3. Another major challenge is our lack of understanding of the prevalence and landscape of ME/CFS, which is largely due to the difficulty in diagnosing the disease. The search for precise molecular biomarkers is a great opportunity afforded by this research program, which would be accelerated through multi-omics approaches in large patient cohorts. Current estimates of the prevalence of ME/CFS vary widely (800,000 to 2.5 million cases in the US) due to varying diagnostic and data collection methods. There is an opportunity here to improve these estimates based on modernized methods and community-defined standards, including criteria specified in the 2015 Institute of Medicine Report, and by considering questionnaire-based responses like the Avon Longitudinal Study of Parents and Children (ALSPAC) birth cohort in the United Kingdom (Collin et al., 2016).
4. Because of these complex scientific challenges, ME/CFS research presents an excellent opportunity for developing and piloting novel methods and technologies in discovering biomarkers, elucidating disease mechanisms, and revealing therapeutic possiblities. The methods we need to understand this complex disease may very well not exist yet. Engineering and technology development efforts towards highly sensitive, quantitative molecular profiling and/or measuring novel cellular properties, as well as novel computational analyses that integrate multiple datatypes to define disease mechanisms, should be encouraged. Again, it is highly likely that such efforts will prove useful in the study of other diseases, be they infectious, genetic, or complex in origin.
5. Beyond scientific considerations, we would like to note several programmatic considerations that we believe are key for rapid progress. Long-term studies of patients are absolutely essential. Such a mechanism has proven effective in the NIGMS Glue Grants described above.
6. Moreover, maintaining an open structure in RFAs will allow scientists to develop and refine their hypotheses as research progresses, as appropriate for the unknown/uncertain nature of the field. As highlighted in several places above, the opportunities for collaborative efforts within and beyond the ME/CFS research community to understand and treat this disease are numerous. There are numerous experts spread across the world, each taking their own approaches based on their own expertise. We believe future funding programs should not only encourage, but establish frameworks for highly collaborative data sharing and strategizing that bring together researchers and clinicians. All data should be made publicly available as early as possible (even before publication), in both raw and accessible formats. This will not only facilitate collaboration (for example by encouraging biocomputing experts to engage with the data) and integrative analyses, but also empower patients to understand more about their disease and what progress is being made. As we have all seen, the ME/CFS patient community is extremely active, engaged, and eager for actionable results.

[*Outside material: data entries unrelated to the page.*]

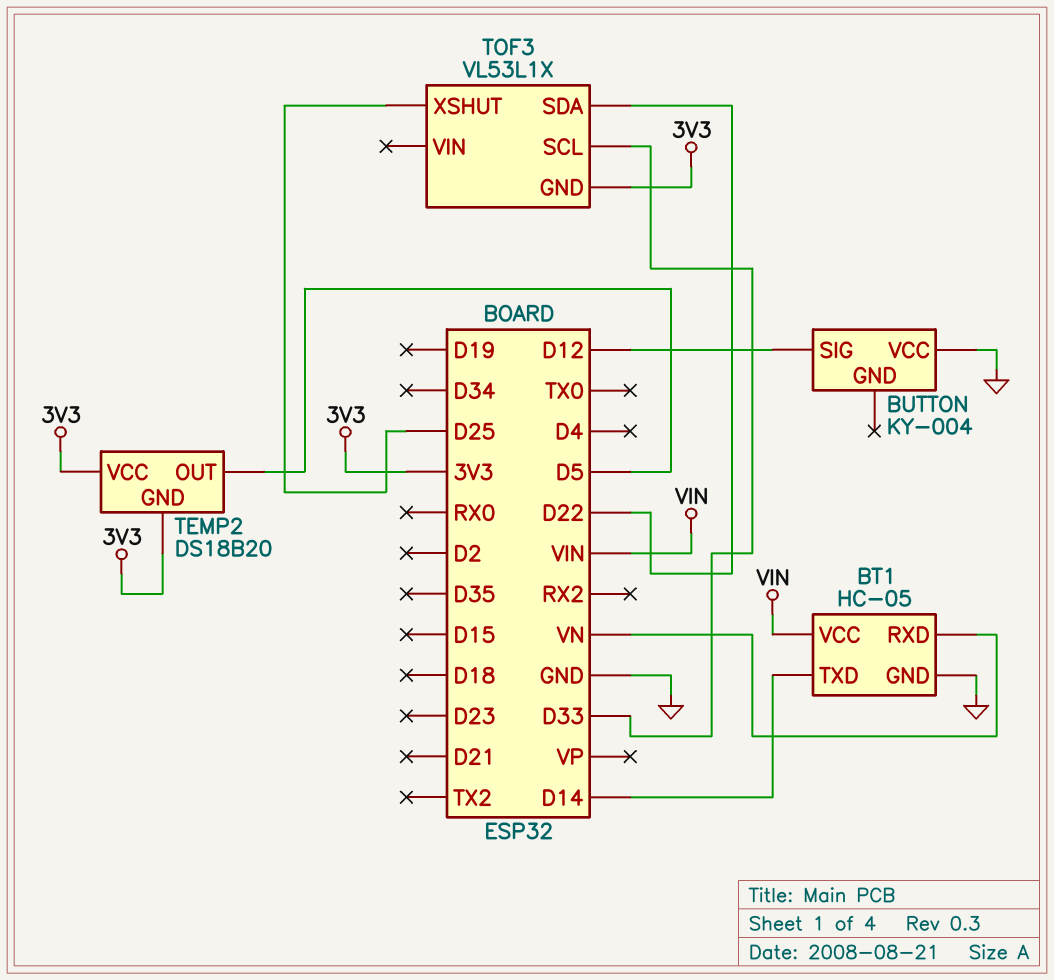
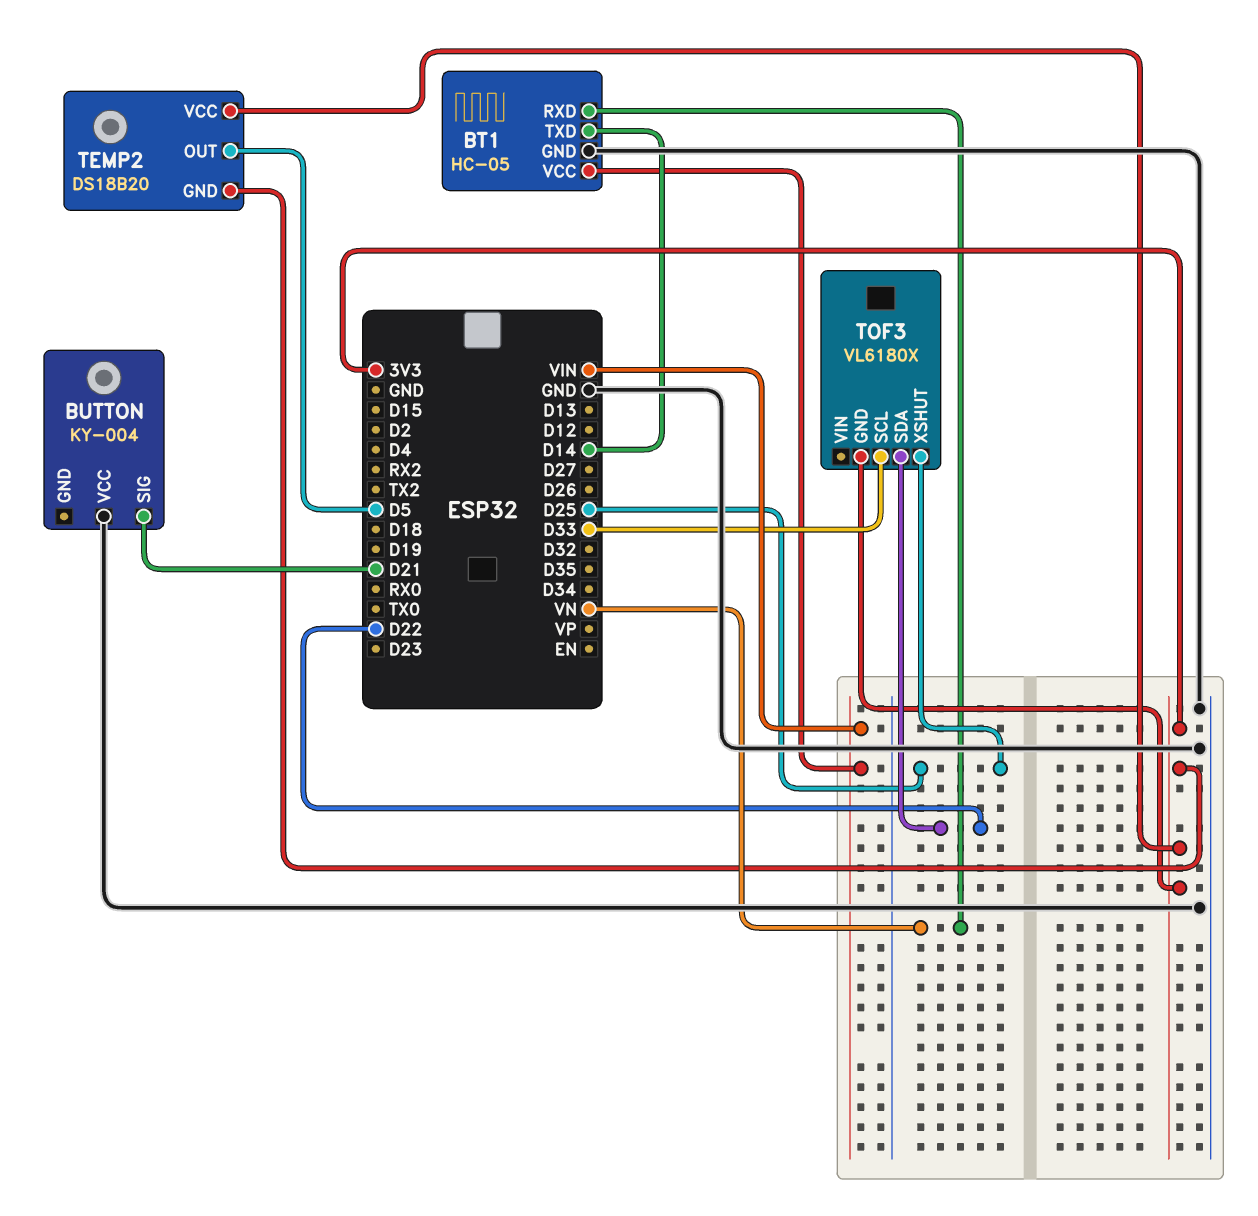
BUTTON pin SIG: D12 -> D21
TOF3: VL53L1X -> VL6180X

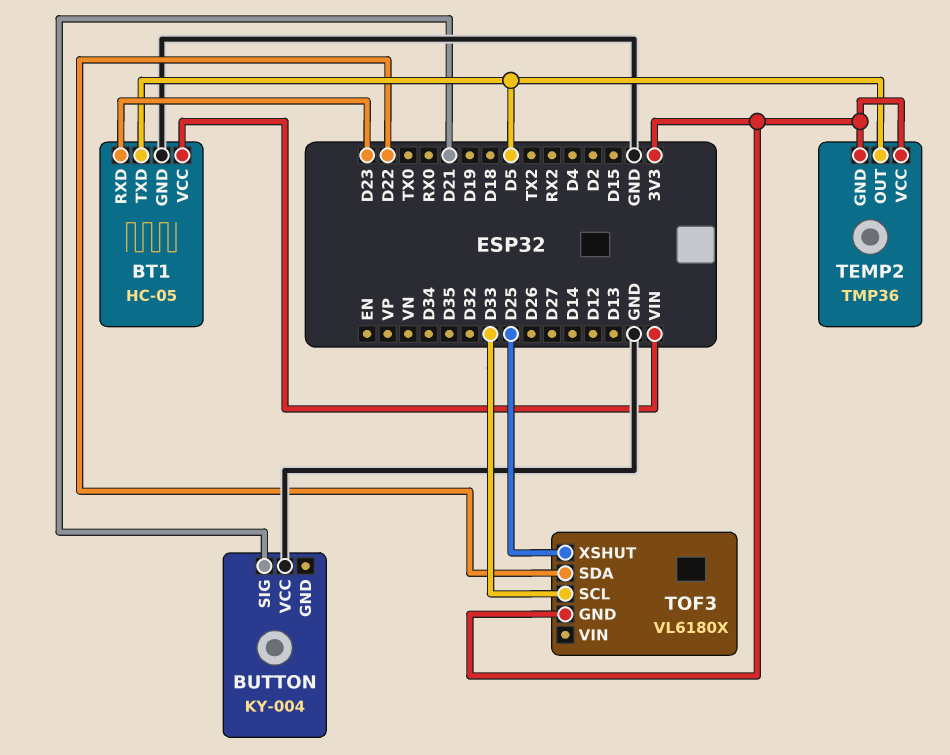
BT1 pin RXD: VN -> D23
BT1 pin TXD: D14 -> D5
TEMP2: DS18B20 -> TMP36

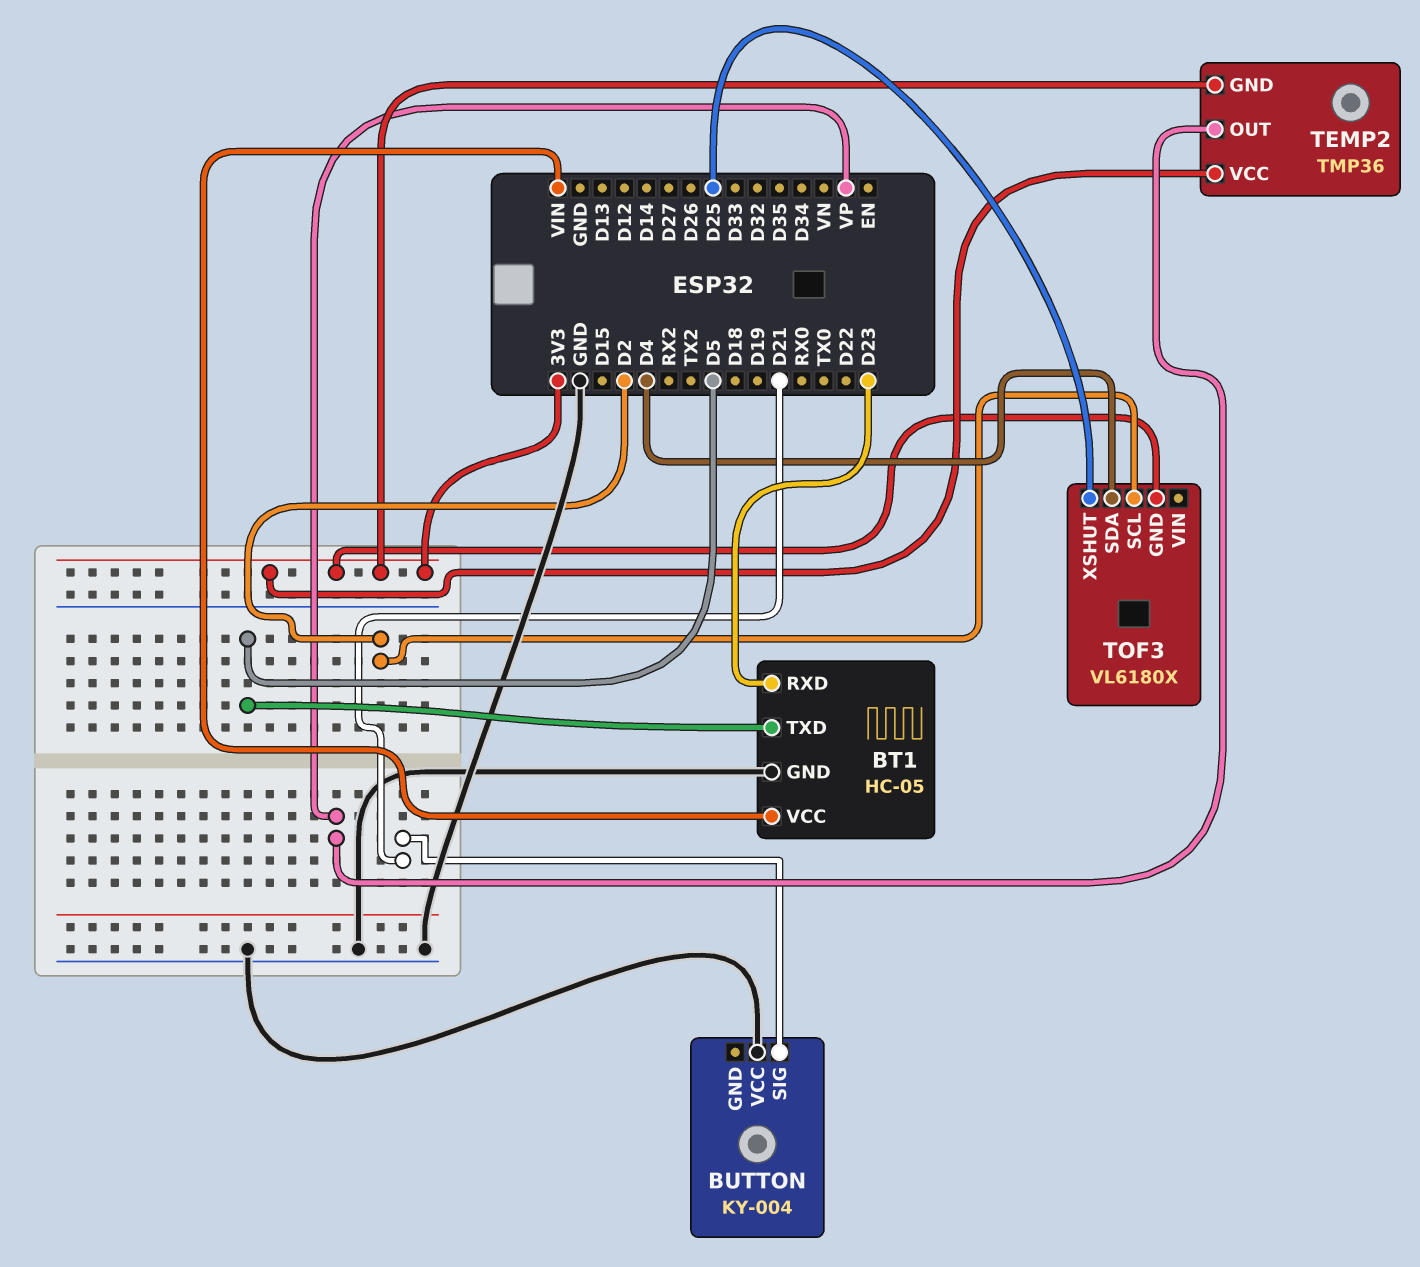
TEMP2 pin OUT: D5 -> VP
TOF3 pin SCL: D33 -> D2
TOF3 pin SDA: D22 -> D4

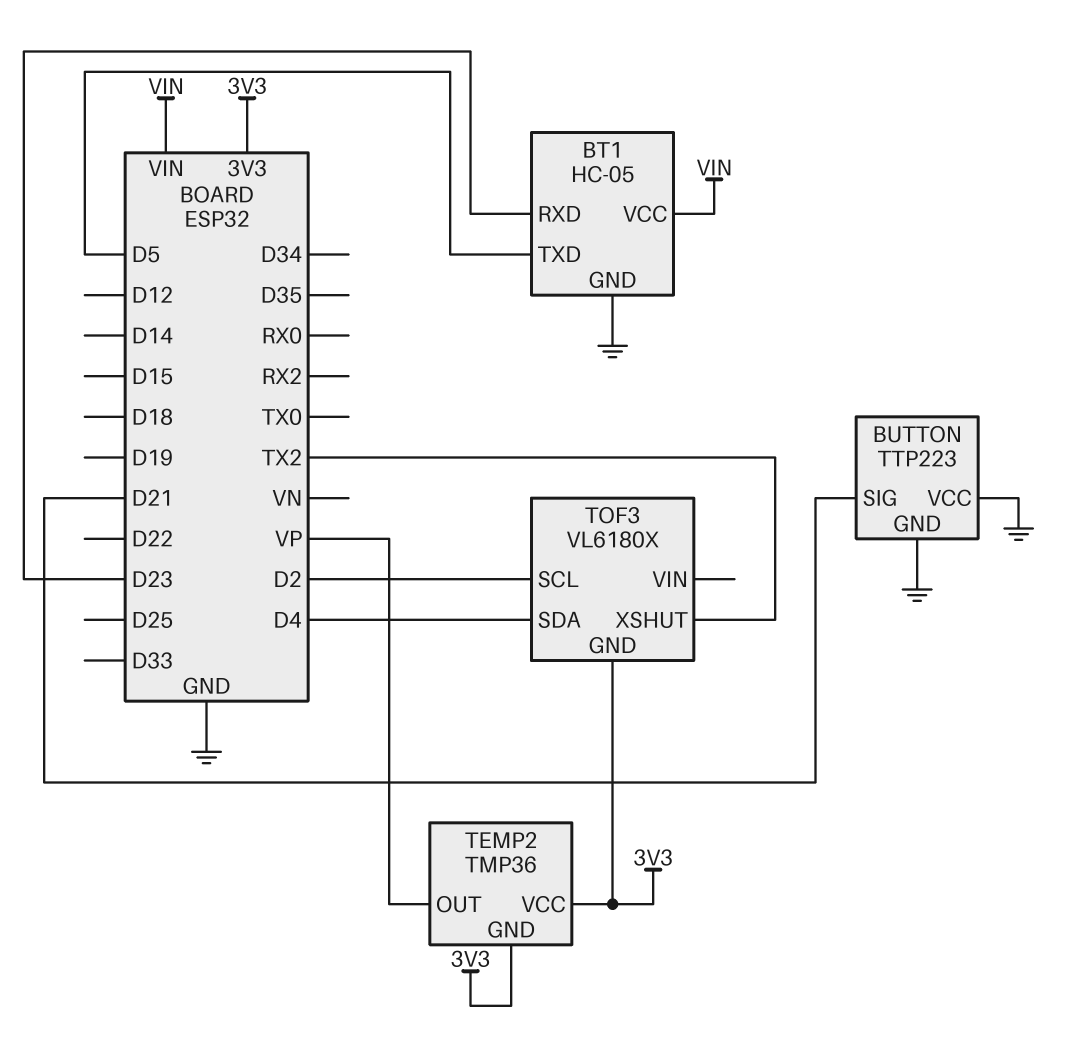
BUTTON: KY-004 -> TTP223
BUTTON pin GND: none -> GND
TOF3 pin XSHUT: D25 -> TX2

We thank you once again for the opportunity to provide input on this matter, and look forward to the new strategies for ME/CFS research efforts put forth by this working group.
Ronald W. Davis, Ph.D.
Professor of Biochemistry and Genetics, Stanford University
Director, Stanford Chronic Fatigue Syndrome Research Center and Stanford Genome Technology Center
Director, Scientific Advisory Board, Open Medicine Foundation
This letter was sent to NIH in response to their RFI, a request for information, on what NIH should do about studying ME/CFS in the future.